Do these samples have dependencies on each other?

Is it possible to utilize a supercomputer to accelerate the optimization on multiple nodes when the number of samples is high?

Is the sec/sample optimization time in the SDK webpage cuQuantum SDK | NVIDIA obtained by dividing the total optimization time by the number of samples?

I am asking this because a striking 2.6-second optimization time is claimed for Sycamore m20. However, it is not clear to me whether this 2.6 seconds ‘per sample’ can translate into a similar total optimization time by parallelization (assuming a powerful supercomputer is available).

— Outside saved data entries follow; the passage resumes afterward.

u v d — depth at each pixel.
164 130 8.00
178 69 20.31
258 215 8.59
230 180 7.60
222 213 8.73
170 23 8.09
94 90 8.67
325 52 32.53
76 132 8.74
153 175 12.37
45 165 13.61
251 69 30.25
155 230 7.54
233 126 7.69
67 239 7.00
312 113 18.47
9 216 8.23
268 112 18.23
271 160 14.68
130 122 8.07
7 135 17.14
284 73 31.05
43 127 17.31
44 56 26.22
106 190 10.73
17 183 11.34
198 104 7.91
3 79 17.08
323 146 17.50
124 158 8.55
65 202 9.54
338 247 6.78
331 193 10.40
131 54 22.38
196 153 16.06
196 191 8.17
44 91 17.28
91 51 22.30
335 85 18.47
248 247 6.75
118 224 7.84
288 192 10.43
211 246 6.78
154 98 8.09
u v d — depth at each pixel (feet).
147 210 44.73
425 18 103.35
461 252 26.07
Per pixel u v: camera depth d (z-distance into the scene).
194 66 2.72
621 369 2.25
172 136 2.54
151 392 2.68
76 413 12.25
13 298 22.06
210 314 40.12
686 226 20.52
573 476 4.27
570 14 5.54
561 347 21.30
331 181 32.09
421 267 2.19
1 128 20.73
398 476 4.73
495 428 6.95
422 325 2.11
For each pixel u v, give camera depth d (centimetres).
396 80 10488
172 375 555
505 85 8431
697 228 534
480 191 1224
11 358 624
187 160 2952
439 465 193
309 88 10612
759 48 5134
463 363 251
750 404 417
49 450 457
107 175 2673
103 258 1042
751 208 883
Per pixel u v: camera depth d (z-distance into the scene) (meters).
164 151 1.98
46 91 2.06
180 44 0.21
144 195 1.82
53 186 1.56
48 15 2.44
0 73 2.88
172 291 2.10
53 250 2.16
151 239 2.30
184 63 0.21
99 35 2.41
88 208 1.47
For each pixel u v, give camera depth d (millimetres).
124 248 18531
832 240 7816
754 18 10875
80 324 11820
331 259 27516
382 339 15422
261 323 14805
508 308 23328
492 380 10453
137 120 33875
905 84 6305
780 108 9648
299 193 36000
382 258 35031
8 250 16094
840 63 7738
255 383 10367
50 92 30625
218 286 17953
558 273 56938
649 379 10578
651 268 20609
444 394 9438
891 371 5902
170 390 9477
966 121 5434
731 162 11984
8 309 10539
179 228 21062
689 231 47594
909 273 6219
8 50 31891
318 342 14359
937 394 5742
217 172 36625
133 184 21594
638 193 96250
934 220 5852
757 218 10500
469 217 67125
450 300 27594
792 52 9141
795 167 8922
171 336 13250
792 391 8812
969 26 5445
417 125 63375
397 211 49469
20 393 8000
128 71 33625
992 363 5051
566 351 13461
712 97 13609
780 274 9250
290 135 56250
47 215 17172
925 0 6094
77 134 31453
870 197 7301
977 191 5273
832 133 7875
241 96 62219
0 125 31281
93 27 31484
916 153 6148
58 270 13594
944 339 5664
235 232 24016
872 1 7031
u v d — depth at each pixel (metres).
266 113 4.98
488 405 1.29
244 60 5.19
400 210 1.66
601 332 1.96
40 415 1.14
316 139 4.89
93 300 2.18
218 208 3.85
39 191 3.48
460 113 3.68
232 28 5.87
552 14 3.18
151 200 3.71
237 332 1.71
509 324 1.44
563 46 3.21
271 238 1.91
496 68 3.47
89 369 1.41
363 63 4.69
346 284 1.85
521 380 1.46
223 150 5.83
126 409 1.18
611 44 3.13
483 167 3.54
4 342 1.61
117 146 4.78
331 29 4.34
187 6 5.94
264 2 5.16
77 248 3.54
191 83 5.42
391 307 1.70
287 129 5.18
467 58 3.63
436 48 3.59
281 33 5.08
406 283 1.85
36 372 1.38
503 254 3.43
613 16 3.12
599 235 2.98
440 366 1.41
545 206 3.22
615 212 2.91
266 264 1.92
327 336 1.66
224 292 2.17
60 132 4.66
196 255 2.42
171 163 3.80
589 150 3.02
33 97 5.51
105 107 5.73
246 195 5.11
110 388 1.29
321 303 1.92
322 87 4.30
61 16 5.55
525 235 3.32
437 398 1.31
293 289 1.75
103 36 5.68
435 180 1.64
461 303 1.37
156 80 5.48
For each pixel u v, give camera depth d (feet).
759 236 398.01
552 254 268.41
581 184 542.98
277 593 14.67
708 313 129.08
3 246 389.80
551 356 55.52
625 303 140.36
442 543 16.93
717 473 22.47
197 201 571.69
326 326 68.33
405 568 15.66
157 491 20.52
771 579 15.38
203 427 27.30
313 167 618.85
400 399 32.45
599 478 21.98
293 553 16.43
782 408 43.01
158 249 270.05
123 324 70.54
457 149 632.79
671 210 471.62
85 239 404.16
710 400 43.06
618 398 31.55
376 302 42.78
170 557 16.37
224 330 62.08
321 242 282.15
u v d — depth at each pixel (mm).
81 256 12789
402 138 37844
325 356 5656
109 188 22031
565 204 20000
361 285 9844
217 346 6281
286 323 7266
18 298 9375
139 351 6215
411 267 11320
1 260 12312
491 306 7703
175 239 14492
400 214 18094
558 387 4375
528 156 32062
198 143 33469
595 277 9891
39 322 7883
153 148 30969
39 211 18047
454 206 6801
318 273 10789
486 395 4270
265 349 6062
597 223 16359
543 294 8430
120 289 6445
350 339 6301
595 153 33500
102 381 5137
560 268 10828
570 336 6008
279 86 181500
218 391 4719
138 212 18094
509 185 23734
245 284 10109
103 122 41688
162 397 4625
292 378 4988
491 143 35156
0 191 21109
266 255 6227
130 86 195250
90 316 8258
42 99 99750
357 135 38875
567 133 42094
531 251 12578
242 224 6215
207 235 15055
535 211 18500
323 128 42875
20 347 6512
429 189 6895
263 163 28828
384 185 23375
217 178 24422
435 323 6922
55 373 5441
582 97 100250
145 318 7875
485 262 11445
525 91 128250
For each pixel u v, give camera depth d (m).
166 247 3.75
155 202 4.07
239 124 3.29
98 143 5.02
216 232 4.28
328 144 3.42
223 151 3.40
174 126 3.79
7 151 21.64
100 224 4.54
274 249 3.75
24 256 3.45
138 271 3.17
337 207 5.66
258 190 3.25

Thank you so much for the reply and it’s very helpful! Gray et al. report that there is Bayesian optimization in the hyper-optimizer. Would it be true to say that if I choose samples=1, then within this sample, it uses Bayesian optimization? Or is cuTensorNet not doing that?

No, each sample is just a contraction path candidate, and they all are currently evaluated independently, so the entire hyper-sampling procedure should scale very well across many nodes/threads. You just need to activate distributed execution via cutensornetDistributedResetConfiguration() and request a sufficiently large number of samples, based on the number of nodes you plan to run on.

Let me re-iterate and copy the above answers with more details.
cuTensorNet has two components, 1-the pathfinder (the phase that find a path that optimize the contractions sequence in order to minimize the computation cost) then 2- the computation of the contractions on GPU.

The pathfinder generate a path each sample and keep the best one, this phase is CPU only and is samples are completely independent from each other thus can be generated independently in parallel (multiple threads and/or multiple nodes). Samples can have different time (for example if we take the 2.6sec, you can find some sample with 0.8sec other with 4sec. the 2.6sec is the average over 1000 samples. if you run more samples, I am sure the avg time will be smaller.
Once a path is defined, the computation phase will occur and here you have also 2 additional features of optimizations the autotuning for kernels and the autotuning for mode ordering. if you have many slices or you want to performs many execution, it is better to run with the autotuning you will get the best performance.

The hyper-sampling procedure should be embarrassingly parallel (no deps).

Yes, the automatic distributed parallelization feature of cuTensorNet will parallelize path-finder’s hyper-sampling procedure across many nodes.